I continue to have lots of thoughts I explore to keep myself motivated and on plan when it comes to my health and fitness. That includes both my physical and mental health when it comes to this battle. Day to day and week to week it feels like I’m on a constant rollercoaster. Some days just absolutely suck from treatment related fatigue, digestive issues, and whatever else. Other days feel just fine and normal, at least as normal as things can be these days. My goal is to just keep those normal days outnumbering the sucky days. For the most part, that’s where I find myself winning.

At an event I was working this last week I saw this quote pulled up as part of a presentation. It resonated with me.

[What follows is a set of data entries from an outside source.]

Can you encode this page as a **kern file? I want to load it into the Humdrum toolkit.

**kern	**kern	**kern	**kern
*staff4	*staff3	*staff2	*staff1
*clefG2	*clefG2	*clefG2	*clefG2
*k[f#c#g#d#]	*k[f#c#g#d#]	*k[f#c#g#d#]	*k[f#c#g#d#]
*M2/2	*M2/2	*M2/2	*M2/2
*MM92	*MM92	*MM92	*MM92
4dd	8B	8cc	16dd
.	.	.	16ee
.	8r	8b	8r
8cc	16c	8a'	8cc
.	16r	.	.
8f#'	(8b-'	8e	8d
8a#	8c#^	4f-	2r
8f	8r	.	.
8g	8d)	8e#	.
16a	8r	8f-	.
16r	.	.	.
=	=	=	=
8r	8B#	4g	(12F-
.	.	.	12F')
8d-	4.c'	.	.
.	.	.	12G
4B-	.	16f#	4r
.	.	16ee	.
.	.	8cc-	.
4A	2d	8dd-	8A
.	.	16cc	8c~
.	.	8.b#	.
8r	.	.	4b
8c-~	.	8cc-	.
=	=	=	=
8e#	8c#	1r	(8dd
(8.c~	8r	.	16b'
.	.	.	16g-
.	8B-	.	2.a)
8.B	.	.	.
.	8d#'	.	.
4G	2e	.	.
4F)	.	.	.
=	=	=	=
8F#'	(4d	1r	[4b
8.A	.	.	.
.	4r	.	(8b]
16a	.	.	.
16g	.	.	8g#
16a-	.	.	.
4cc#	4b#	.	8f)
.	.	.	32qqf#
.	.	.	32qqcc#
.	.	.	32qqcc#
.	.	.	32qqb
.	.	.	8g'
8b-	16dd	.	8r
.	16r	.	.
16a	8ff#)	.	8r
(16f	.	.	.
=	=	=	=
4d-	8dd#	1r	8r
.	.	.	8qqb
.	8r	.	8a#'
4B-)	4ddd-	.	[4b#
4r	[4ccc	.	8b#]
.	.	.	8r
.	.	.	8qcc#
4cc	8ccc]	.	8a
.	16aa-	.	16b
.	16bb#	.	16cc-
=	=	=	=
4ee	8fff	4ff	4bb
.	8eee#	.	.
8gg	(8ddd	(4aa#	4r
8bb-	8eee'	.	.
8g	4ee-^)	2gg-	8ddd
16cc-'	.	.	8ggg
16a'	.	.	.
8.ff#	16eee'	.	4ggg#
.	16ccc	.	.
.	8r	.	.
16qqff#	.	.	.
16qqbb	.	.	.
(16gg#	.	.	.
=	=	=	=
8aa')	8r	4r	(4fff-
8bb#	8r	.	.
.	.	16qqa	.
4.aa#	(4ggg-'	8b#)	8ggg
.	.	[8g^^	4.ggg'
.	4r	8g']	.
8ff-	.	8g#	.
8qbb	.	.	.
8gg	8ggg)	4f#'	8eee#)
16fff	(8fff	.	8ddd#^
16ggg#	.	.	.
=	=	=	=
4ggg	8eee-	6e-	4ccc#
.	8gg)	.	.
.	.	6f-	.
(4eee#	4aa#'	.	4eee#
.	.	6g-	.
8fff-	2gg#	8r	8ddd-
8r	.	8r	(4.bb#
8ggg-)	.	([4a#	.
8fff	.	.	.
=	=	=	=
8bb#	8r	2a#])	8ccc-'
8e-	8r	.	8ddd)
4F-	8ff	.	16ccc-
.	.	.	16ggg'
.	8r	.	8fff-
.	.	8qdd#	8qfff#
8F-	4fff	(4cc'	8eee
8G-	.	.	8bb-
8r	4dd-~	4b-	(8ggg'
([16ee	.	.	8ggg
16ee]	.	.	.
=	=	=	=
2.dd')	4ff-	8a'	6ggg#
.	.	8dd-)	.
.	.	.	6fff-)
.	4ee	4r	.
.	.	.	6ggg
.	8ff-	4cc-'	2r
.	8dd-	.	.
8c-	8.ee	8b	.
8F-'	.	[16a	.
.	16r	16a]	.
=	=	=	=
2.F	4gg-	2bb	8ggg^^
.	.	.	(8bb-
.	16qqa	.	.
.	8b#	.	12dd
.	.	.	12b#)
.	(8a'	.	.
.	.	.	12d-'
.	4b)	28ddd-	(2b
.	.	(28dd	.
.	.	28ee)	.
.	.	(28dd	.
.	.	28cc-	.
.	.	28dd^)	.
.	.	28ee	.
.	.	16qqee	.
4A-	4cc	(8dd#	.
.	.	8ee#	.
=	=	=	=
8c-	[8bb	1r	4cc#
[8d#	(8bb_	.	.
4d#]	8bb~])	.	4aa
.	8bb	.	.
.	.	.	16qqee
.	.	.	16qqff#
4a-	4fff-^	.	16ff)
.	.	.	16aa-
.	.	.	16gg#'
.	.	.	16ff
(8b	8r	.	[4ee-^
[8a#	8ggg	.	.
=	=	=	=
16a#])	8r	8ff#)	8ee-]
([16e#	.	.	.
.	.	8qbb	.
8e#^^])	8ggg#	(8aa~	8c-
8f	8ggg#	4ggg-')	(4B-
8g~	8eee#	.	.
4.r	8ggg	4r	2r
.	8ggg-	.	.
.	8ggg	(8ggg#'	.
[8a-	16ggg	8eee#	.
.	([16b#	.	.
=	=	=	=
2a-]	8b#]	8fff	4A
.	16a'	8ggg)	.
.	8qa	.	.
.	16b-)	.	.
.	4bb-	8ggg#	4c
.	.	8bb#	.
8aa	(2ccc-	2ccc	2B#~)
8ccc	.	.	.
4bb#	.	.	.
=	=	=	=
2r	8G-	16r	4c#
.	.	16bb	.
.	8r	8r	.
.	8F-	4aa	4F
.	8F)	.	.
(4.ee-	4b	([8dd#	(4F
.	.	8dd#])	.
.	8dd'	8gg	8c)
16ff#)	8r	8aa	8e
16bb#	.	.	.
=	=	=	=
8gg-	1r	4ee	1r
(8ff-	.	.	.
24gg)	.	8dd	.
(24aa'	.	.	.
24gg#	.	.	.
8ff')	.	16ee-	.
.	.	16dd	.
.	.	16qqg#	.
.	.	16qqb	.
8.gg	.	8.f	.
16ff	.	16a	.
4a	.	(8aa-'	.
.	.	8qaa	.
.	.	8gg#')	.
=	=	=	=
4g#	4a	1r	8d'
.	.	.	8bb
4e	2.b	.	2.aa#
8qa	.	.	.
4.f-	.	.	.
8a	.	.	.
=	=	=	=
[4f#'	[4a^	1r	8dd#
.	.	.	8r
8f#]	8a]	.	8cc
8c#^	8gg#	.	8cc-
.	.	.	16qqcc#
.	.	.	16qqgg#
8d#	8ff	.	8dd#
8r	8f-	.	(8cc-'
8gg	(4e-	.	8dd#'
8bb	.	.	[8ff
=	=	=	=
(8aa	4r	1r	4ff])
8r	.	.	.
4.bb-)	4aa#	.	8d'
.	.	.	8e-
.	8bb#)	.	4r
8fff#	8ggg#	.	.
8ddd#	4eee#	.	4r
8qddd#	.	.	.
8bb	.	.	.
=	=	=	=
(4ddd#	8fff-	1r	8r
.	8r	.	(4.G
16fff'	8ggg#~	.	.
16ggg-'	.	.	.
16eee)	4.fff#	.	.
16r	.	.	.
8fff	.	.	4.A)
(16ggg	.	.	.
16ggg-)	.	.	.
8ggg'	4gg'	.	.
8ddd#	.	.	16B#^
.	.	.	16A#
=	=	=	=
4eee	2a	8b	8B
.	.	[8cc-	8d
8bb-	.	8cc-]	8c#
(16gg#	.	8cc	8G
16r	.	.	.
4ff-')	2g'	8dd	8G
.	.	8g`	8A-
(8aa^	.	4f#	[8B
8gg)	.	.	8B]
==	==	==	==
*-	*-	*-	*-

I often get people commenting “I don’t know how you can do what you do” when talking about my healthy efforts suck as a strict diet or getting up early every morning to do something physical to start me day. What I do really isn’t anything special. In fact it’s pretty less than extraordinary. My effort is to simply be consistent and string together a continual effort of ordinary things done well, often and with as little interruption as possible. The change in lifestyle that is permanent is what I hope to be what saves me. And that’s what is truly hard in the long run. Sticking with it no matter what.

I just tell people now I have a little extra motivation.

And if that’s viewed as extraordinary, then I’ll take it. Hopefully it’s a reminder though that if I can do it, you can do it. Don’t wait until you have some extreme diagnosis or motivation. Make the change now.

Do the healthy things and make the better choices before you are forced to and it becomes harder to accomplish them. You’ll thank me now and later.